_DESCRIPTION OF THE TASK_
Update the part of the records that opens with the line containing "order: Lepidoptera" and runs through the end of the records by replacing "common name" with "vernacular name", leaving everything else as it is. Give only those lines.

_DATASET_

━━━━━━━━━━

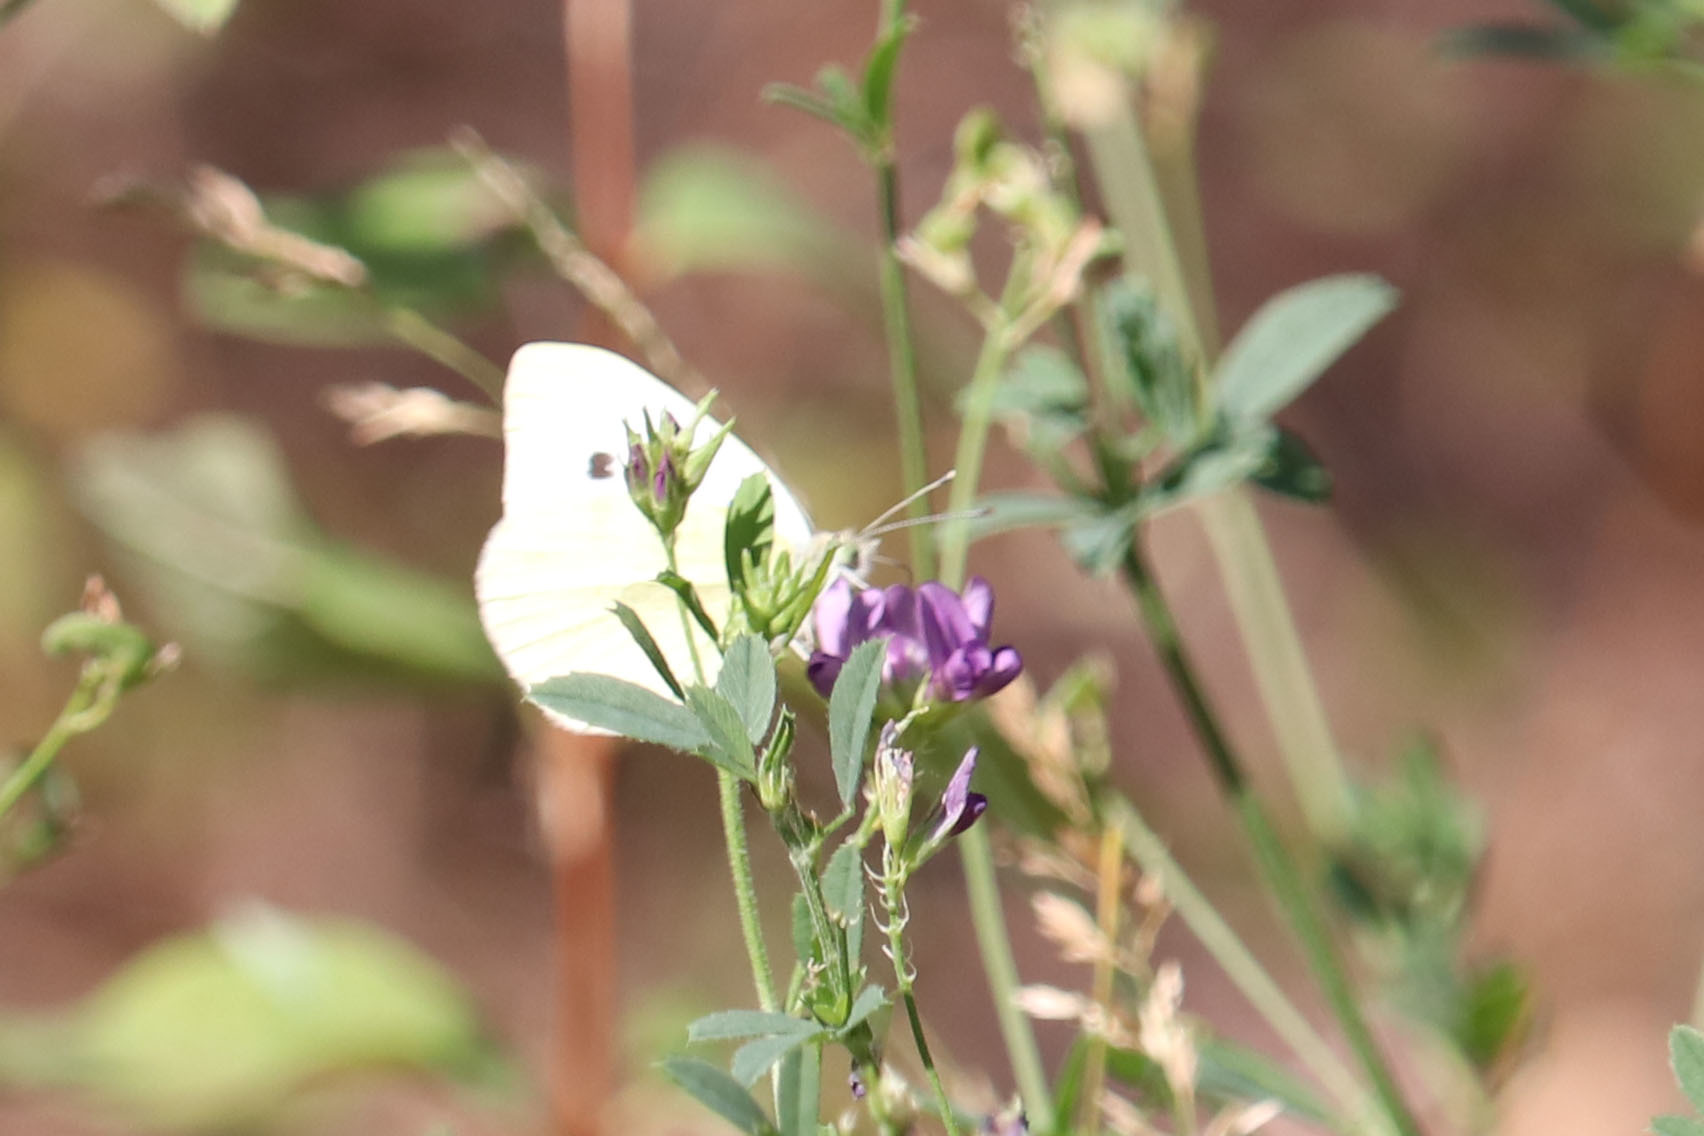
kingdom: Animalia
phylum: Arthropoda
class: Insecta
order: Lepidoptera
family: Pieridae
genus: Pieris
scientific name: Pieris rapae
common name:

━━━━━━━━━━

_SOLUTION BELOW_
order: Lepidoptera
family: Pieridae
genus: Pieris
scientific name: Pieris rapae
vernacular name:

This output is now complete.